Born in London and raised in New York, he wrote his first novel, “All Thy Conquests,” after wartime service in Italy. In 1949 he wrote “Flaminia,” a story about an American soldier’s involvement with a Roman woman.
Hayes stayed in Italy after the war and contributed to the scripts of the realistic films that proved immensely popular around the world, among them Roberto Rossellini’s “Paisan” and Vittorio De Sica’s “Bicycle Thief.”
Academy Award Nomination
In Hollywood he wrote the script for “Teresa,” for which he was nominated for an Academy Award in 1951, and “Island in the Sun,” “A Hatful of Rain” and “The Left Hand of God.”
His later novels included “In Love,” “My Face for the World to See” and “The End of Me.”
In 1961 he published a trio of novellas, “The Temptation of Don Volpi,” which won praise from Robert Kirsch, late book critic of the Los Angeles Times. He called Hayes “a master of short fiction” whose “sketches suggest an echoing death, written with poetry and precision.”

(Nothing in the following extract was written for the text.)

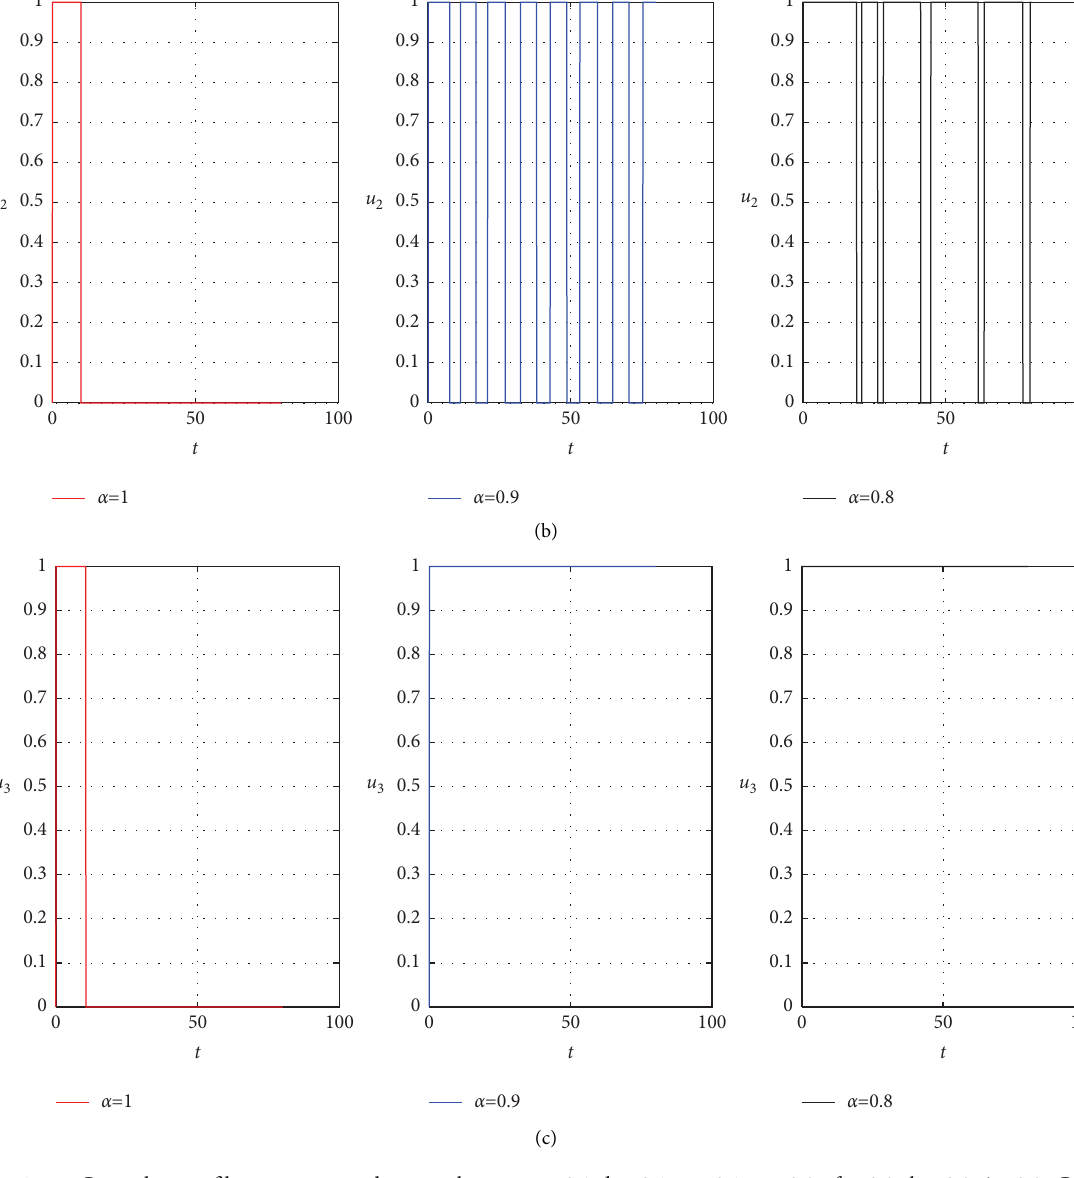
Control profles u � 0 . 0003 , A 3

“Joe Hill” was a poem Hayes had written about the execution in 1915 of an organizer for the International Workers of the World. Put to music by Earl Robinson, it has been recorded by a succession of folk singers and sung on picket lines and at union meetings across America.
Prestigious Prize
In 1952 Hayes was one of six writers honored by the American Academy and Institute of Arts and Letters at its annual ceremony in New York. The $5,000 prize is considered among the most prestigious in American letters.
Hayes is survived by his wife, Marietta; two sons, Alfred Eliot and Alan; a daughter, Josephine Hayes Dean, two brothers and two grandchildren.
A funeral service was held Friday at Valhalla Memorial Park and Mortuary in North Hollywood.